(DATASET RECORDS):
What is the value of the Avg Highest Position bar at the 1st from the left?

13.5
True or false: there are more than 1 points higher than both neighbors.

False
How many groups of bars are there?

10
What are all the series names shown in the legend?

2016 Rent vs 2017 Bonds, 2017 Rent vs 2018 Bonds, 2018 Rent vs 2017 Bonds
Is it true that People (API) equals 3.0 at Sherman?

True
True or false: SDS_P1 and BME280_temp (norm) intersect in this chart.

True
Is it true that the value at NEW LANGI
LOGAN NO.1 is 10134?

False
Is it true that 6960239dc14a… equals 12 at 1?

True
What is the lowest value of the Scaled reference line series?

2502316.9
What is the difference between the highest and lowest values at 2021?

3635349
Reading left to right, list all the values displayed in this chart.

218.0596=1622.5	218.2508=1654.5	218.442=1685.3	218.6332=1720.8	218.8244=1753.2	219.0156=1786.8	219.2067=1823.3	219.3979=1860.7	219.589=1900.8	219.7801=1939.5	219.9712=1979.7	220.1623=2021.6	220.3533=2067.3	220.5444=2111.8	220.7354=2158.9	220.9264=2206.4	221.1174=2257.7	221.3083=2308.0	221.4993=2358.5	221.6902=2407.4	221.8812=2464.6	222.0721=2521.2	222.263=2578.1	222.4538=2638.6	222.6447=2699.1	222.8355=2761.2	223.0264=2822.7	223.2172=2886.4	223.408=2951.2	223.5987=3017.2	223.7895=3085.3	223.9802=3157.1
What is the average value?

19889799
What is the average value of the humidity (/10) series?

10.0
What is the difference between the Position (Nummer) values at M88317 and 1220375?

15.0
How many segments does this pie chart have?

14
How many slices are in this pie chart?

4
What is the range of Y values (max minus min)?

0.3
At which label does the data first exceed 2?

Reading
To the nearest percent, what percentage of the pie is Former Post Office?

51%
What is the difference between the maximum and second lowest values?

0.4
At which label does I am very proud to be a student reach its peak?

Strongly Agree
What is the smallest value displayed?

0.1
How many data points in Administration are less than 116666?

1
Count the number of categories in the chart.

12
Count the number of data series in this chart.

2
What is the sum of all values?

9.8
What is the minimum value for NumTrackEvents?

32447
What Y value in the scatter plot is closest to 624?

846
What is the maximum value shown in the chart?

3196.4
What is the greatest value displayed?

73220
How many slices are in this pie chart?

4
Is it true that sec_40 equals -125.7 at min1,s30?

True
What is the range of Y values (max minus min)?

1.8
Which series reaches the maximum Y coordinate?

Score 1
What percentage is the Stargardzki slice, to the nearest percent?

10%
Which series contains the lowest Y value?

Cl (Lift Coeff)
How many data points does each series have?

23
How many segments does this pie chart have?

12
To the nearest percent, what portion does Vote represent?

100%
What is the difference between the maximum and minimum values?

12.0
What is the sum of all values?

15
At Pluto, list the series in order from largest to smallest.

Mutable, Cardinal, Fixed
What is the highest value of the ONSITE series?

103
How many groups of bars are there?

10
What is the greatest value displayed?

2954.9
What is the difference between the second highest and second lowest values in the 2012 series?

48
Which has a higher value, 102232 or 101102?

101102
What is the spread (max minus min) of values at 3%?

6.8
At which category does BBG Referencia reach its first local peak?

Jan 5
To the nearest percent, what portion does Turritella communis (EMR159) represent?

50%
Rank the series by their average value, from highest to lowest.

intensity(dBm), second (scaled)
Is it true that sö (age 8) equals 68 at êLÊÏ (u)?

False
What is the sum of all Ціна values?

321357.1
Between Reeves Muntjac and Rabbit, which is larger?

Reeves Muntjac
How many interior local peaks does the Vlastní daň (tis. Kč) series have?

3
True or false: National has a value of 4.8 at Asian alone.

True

(WORK TASK): Please find each line in the items above that contains the word "from" and copy those lines out in full.

(WRITTEN SOLUTION):
What is the value of the Avg Highest Position bar at the 1st from the left?
At Pluto, list the series in order from largest to smallest.
Rank the series by their average value, from highest to lowest.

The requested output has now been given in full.